L’influenza della Politica estera nel processo d’integrazione europea
L’intervento di Paolo Wulzer, docente di Storia delle Relazioni internazionali presso l’Università “L’Orientale” al seminario “Relazioni Euromediterranee: storia, scenario, prospettive”, quinto incontro del III Ciclo di Seminari Europalab a cura dell’Associazione Prospettiva Europea. Napoli, Sala Conferenze Inpdap 22/05/2014
Parlare di rapporti tra UE e Mediterraneo significa affrontare il nodo delle relazioni tra l’Unione Europea e il proprio Vicinato. Prima di discutere di tali relazioni, voglio soffermarmi su cosa l’Europa è, su quali sono le origini di questo soggetto, alla vigilia di un importante appuntamento elettorale che lo vede protagonista, quali sono le radici di quel processo di integrazione che dopo varie fasi di allargamento ha condotto all’attuale UE a 28 membri.

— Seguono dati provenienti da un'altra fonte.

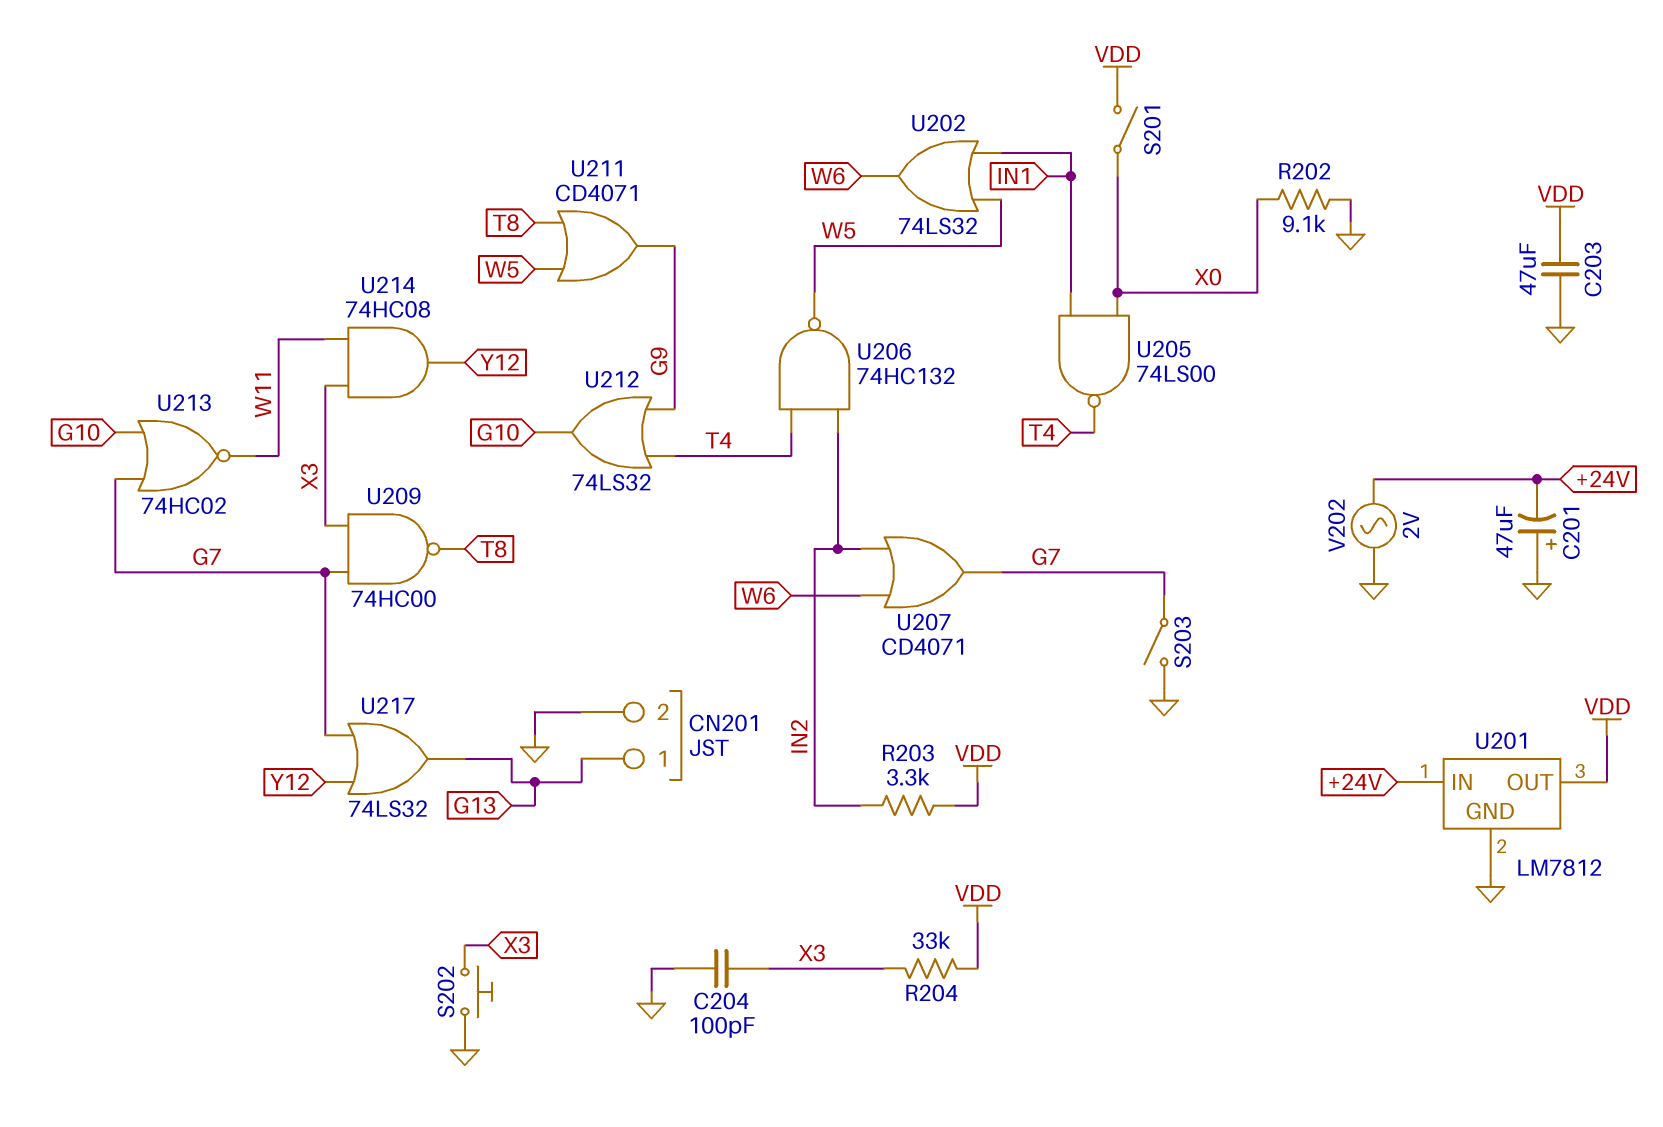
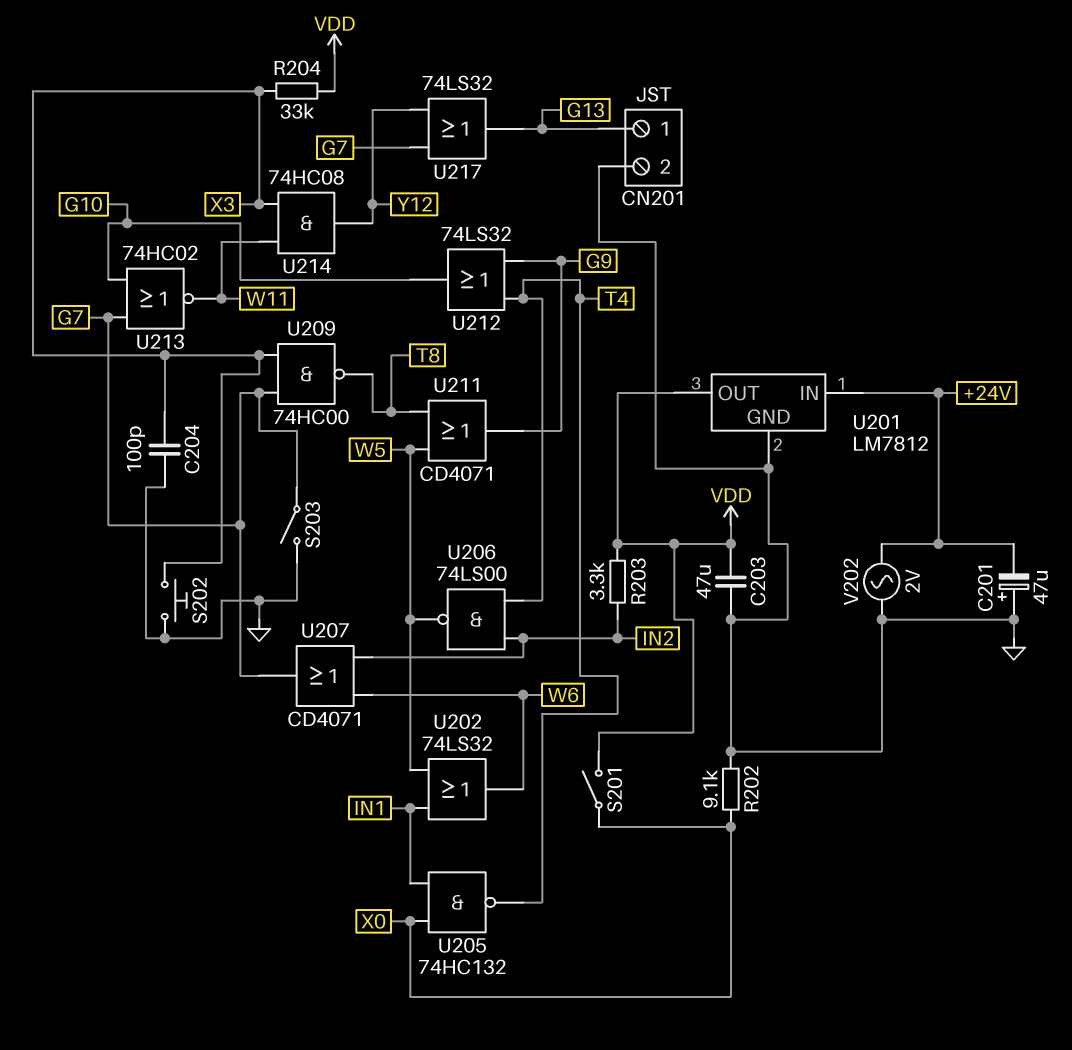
U205: NAND 74LS00 (in IN1, in X0, out T4) -> NAND 74HC132 (in IN1, in X0, out T4)
U206: NAND 74HC132 (in IN2, in T4, out W5) -> NAND 74LS00 (in IN2, in T4, out W5)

Le due grandi motivazioni che hanno mosso tale processo sono quella della sicurezza e quella economica (ad oggi il risultato più tangibile è l’unione monetaria).
Sul piano della politica estera determinanti sono state la preoccupazione degli Usa rispetto ad un rischio di espansione sovietica in Europa e la centralità della questione tedesca: non ci sarebbe oggi l’UE se non ci fosse stato lo stimolo a recuperare la Germania nell’ambito di un contesto democratico occidentale. Nel 1949 la Germania Federale nacque come uno stato a sovranità limitata senza controllo dell’economia e della politica estera, per evitare il rischio di una caduta sotto l’influenza sovietica. La soluzione era far rinascere la Germania senza correre rischi, cosa possibile solo sotto la gabbia europea: questo risultava abbastanza semplice da un punto di vista economico, non altrettanto sul piano militare.
L’accordo chiave per la soluzione della disputa fu quello della CECA, grazie al quale la Germania recupera la propria sovranità in economia rinunciando ai fattori chiave in campo militare ovvero carbone e acciaio.
Dalla fotografia attuale dell’UE possiamo leggere 3 fondamentali successi
– pace solida e duratura tra i paesi europei
– sviluppo economico
– fattore democratico
L’aspetto democratico si coglie in particolare con l’ingresso di Spagna, Portogallo e Grecia che dopo un processo durato diversi anni entrano solo quando in essi si consolida la democrazia.
Il principio è che chi vuole entrare nell’UE deve adeguarsi ai suoi standard in termini non solo economici ma anche politici.
Il grande allargamento da 12 a 28, rappresenta il più grande successo della poitica estera, avendo esso favorito il processo di democratizzazione dei paesi dell’est europeo, spingendoli a trasformare le proprie strutture politiche e sociali, motivati sul piano politico dalla prospettiva dell’ingresso graduale nella Nato e sul piano economico dalle opportunità dei fondi europei.
Se oggi l’Europa è una grande area democratica dal Portogallo al confine con l’Ucraina questo è dovuto essenzialmente al processo di allargamento.
L’allargamento è stato tuttavia un insuccesso sul piano della dimensione interna, mancando la formulazione di una politica estera comune di fronte agli scenari di crisi sullo scenario internazionale. Non c’è stata una crisi dagli anni 90 ad oggi in cui l’Ue abbia parlato con una sola voce, i paesi europei si sono presentati sempre singolarmente. Il problema strutturale del deficit decisionale è legato alla nascita dell’UE su di una base intergovernativa, ovvero il potere decisionale è legato al raggiungimento di un accordo tra tutti i paesi: da qui derivano le difficoltà odierne che la nuova Unione Europea a 28 membri è chiamata a fronteggiare dell’UE a 28.